Henry James, Roderick Hudson, 1875ORINTHIA: If you let yourself be beaten by that trickster and poseur, never dare to approach me again.
George Bernard Shaw, The Apple Cart, 1928The place was crowded with Scandinavian farmwives, standing aloof in shawls and ancient fawn-colored leg o' mutton jackets, awaiting the return of their lords. They spoke Norwegian or Swedish, and looked at Carol uncomprehendingly. They were a relief to her--they were not whispering that she was a poseur.
Sinclair Lewis, Main Street, 1920
In spite of this, we still find evidence for publications from the 1990s styling the word in italics, an indication that poseur was regarded by some writers and editors as something of a foreignism even until recently.
Poser already has meanings in English: "a person who poses" and "a puzzling or baffling question"
Poser was entered in Webster's Second New International Dictionary as one who "one who poses or attitudinizes," while the spelling poseur had an interesting addendum: "one who poses or attitudinizes, especially mentally." What's strange about poseur is that –eur ending that most of us can recognize from French-derived nouns such as masseur, entrepreneur, and chauffeur. (Poseur even has its feminine equivalent, poseuse).

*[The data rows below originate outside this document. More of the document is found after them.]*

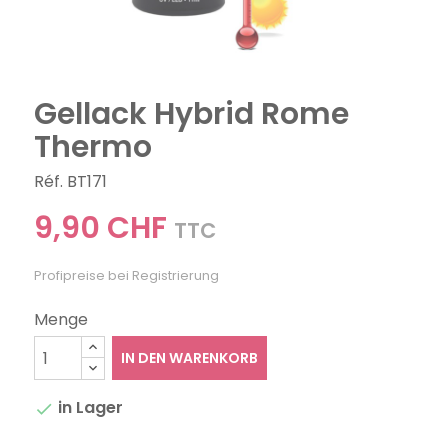
Gellack Hybrid Rome
Thermo
Réf. BT171
9,90 CHF
TTC
Profipreise bei Registrierung
Menge
IN DEN WARENKORB
in Lager
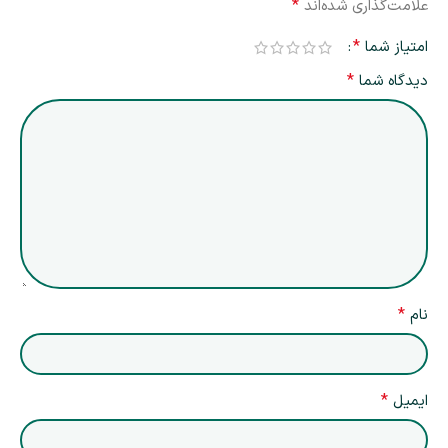
*
علامت‌گذاری شده‌اند
*
امتیاز شما
*
دیدگاه شما
*
نام
*
ایمیل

If we already had the word poser, what led us to borrow poseur from the French?
In French, the verb poser has a number of meanings, among them "to ask (a question)," "to install (as flooring)," and "to pose (as for a painting)," but particularly "to put on airs" or "to attitudinize." (Poser is also used in a number of colorful French idioms. Poser un lapin (a quelqu'un) –literally, "to put a rabbit on someone"—means to stand someone up for a date.)
In French, the word carries a higher connotation of pretense than is implied by simply sitting for a portrait or even pretending to be a doctor. And so there is a sense in poseur—captured by the pointed use of "especially mentally" in Webster's Second—of aspiring to belong emotionally, in the manner of Don Quixote envisioning himself as a knight. In First Steps in French Idioms (1908), Henri Bué writes, "it is easy to understand how poser, to sit for one's likeness, came to mean to strike attitudes, be affected; poseur is a substantive, formed from it."

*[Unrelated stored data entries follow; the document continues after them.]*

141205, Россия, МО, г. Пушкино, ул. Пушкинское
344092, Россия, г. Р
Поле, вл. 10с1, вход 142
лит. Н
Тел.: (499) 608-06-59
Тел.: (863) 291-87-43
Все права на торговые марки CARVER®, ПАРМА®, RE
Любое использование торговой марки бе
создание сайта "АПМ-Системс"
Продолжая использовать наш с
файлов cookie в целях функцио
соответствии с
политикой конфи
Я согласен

In a 1912 issue of The Century Magazine, a writer named Oliver Forbes touches on the je ne sais quoi of the poseur:
The poseur, as we know him, is the man whom we have outwitted in his attempt to outwit us. We have fathomed his trick, and he is entitled to his share of the charity which we lavish on the exemplifications of our sagacity. The great poseurs, indeed, like the great criminals, are lost in the incognito of their triumph; history preserves them, like successful rebels, under other names. The poseur so-called has failed, but his often an innocent and likable failure.
Oliver Forbes, The Century Magazine, 1912
In modern English, we sometimes prefer the more English-looking spelling poser, a styling the Oxford English Dictionary regards as "modelled on a French lexical item." It turns up frequently enough in print:
Ski-goggle shades became a new-wave poser must-have and remain the coolest unseasonable accessory in music-video history.
Marc Spitz, Spin, November 2004And now I'll tell you my truth: I went into this review thinking that Moody was a faker, a poser. Shooting him off his plinth, I thought, would be easier than shooting fish in a barrel. But whatever else he is, he is the genuine article. A writer of one terrible book after another, but a writer nonetheless.
Dale Peck, The New Republic, 1 July 2002
But it is notable that poseur is the spelling that a significant number of English speakers prefer, echoing nouns such as provocateur and raconteur that don't have –er partners in English, as poseur does. One might even regard the preference for the French spelling as an affectation itself.